The following was authored by Scott Braddock and originally published on Construction Citizen:
The fact that President Donald Trump’s administration is cracking down on unauthorized immigrants in the wake of Hurricane Harvey is already making it much harder to rebuild portions of the Gulf Coast.
That’s according to an Associated Press report out this week that suggests unauthorized workers are badly needed in the rebuilding effort while simultaneously living with the reality that they could be ejected from the country at any time:
Day laborers interviewed by The Associated Press said they've been hired by a mix of individual homeowners, work crews from out of state, and subcontractors working on residential and commercial buildings. Mostly immigrants, they operate in plain sight, gathering early in the morning in parking lots near construction stores and gas stations, and waiting to be offered work.
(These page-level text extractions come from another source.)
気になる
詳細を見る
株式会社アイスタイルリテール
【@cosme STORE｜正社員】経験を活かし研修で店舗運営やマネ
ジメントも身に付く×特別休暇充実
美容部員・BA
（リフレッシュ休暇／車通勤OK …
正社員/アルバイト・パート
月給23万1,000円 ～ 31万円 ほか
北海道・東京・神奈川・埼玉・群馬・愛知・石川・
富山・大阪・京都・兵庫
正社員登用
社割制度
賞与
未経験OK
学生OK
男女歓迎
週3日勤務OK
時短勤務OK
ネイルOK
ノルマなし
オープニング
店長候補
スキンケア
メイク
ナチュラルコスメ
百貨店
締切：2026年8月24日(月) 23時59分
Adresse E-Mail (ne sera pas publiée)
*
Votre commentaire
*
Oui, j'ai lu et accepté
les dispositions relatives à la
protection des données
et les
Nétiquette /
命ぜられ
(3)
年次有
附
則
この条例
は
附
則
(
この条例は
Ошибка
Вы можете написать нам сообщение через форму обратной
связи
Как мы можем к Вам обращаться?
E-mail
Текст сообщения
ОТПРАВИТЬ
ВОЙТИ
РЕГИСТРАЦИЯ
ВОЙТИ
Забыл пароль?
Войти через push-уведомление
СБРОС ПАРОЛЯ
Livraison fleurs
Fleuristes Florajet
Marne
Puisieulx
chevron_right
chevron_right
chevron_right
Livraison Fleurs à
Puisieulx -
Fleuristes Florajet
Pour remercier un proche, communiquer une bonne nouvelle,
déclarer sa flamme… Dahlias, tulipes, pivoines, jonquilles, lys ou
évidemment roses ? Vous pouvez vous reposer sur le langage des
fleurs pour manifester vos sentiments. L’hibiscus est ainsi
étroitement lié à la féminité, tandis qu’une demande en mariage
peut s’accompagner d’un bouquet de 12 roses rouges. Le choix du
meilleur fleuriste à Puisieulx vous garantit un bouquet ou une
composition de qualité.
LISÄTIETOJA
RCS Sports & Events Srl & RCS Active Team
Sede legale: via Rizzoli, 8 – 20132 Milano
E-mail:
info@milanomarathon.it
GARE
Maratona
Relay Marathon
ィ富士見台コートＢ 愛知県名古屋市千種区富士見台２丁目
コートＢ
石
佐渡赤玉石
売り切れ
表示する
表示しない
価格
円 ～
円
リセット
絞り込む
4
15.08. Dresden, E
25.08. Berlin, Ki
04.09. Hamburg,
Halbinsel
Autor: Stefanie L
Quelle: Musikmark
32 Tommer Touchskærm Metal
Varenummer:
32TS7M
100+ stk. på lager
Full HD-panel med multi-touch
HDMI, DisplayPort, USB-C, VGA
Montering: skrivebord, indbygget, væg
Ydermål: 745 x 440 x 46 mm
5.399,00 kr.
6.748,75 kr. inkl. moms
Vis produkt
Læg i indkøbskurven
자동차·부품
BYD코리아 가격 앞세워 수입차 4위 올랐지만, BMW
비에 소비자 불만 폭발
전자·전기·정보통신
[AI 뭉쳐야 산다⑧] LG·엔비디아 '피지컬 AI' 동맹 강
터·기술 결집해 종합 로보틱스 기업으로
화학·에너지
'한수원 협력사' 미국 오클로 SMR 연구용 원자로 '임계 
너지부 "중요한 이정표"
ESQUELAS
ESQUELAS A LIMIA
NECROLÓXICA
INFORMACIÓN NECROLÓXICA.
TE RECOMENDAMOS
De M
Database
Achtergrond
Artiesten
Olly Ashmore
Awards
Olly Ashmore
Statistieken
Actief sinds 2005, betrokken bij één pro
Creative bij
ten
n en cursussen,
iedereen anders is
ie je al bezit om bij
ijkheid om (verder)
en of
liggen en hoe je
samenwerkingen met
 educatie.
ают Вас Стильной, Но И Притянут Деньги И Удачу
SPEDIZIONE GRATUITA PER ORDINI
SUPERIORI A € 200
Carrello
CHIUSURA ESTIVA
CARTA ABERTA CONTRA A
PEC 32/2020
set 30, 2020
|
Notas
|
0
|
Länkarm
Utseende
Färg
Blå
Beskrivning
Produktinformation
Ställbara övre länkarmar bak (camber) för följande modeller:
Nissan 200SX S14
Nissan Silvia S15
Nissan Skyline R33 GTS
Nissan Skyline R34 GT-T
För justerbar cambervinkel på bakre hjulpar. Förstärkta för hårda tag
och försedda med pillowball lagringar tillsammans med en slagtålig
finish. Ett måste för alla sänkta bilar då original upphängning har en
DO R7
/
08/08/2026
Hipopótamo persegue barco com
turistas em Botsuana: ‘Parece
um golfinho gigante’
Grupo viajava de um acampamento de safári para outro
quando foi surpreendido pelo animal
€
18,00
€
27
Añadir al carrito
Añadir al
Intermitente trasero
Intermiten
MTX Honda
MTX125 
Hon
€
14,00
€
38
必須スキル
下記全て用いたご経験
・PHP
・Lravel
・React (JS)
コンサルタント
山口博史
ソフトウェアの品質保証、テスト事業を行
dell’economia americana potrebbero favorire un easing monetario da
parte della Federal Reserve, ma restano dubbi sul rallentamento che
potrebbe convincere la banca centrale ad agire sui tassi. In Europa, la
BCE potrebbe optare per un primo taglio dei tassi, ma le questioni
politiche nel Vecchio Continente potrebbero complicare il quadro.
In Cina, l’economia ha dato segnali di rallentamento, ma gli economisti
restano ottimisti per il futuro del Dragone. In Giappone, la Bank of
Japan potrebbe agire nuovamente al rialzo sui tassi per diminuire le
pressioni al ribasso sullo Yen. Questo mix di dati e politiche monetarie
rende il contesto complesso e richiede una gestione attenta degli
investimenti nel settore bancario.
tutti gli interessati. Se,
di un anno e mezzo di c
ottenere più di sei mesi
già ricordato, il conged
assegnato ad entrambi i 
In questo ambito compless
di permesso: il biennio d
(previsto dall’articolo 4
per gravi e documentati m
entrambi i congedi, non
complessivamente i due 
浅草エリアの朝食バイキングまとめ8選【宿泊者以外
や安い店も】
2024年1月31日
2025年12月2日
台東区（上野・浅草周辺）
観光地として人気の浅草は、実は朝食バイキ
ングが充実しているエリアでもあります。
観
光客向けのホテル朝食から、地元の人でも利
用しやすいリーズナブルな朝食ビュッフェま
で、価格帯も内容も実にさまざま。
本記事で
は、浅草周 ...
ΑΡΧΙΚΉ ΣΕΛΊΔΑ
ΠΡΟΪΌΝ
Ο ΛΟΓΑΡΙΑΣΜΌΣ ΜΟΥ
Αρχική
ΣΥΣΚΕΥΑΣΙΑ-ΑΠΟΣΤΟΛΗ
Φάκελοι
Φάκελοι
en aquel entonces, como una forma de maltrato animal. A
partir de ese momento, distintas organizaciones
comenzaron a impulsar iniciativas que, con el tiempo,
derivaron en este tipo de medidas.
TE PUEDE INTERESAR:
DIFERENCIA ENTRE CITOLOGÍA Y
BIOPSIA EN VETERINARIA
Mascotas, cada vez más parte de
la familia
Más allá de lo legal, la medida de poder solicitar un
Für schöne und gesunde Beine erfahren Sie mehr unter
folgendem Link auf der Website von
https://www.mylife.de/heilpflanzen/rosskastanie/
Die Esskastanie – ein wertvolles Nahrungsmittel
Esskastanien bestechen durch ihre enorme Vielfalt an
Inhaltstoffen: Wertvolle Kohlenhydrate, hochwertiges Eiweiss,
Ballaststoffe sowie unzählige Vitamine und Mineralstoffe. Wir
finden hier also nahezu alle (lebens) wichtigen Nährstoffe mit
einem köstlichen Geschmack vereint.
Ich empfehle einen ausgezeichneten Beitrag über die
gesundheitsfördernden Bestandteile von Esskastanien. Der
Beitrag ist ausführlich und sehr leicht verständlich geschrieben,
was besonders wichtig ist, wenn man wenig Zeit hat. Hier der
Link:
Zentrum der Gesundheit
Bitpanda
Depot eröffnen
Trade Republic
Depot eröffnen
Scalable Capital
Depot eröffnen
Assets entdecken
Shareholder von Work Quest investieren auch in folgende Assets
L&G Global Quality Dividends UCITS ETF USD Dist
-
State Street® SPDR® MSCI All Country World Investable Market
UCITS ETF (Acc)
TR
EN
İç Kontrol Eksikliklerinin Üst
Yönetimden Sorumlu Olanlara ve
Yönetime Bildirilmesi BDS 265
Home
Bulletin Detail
Advocates from the National Day Laborer Organizing Network recently fanned out to these sites with pens and clipboards to survey the workers about the conditions they're experiencing. Interviews suggested most are routinely exposed to mold and contamination, and aren't aware of legal protections they have even if they're not in the country legally. Advocates have been passing out flyers with information and holding worker trainings.
About a quarter of the more than 350 workers surveyed said they had been denied wages promised for cleanup work after Harvey, sometimes by employers who abandoned them at work sites after they had completed a job, according to a report on the survey by Nik Theodore, a professor at the University of Illinois at Chicago. Around 85 percent had not received safety training.
More than 70 percent of the day laborers are in the U.S. illegally, some of them having previously been deported, the survey found. Their wages have stayed at around $100 a day, according to the survey, though some individual laborers said they were being paid more after the hurricane.
The Associated Press also quotes the head of a major construction firm in Houston:
"These people are scared," said Stan Marek, who owns a Houston-based construction company and has long pushed for a program to legalize workers. "They're not going to go to the police if they get robbed. It's a formula for disaster in our community."
Marek was among those who predicted this would happen.
In a September forum in Houston, Marek and others argued that a variety of factors would create the perfect storm for workforce on the Gulf Coast. Among them: The end of Deferred Action for Childhood Arrivals, the passage of a state-level crackdown on immigrants called Senate Bill 4, and the hurricane itself.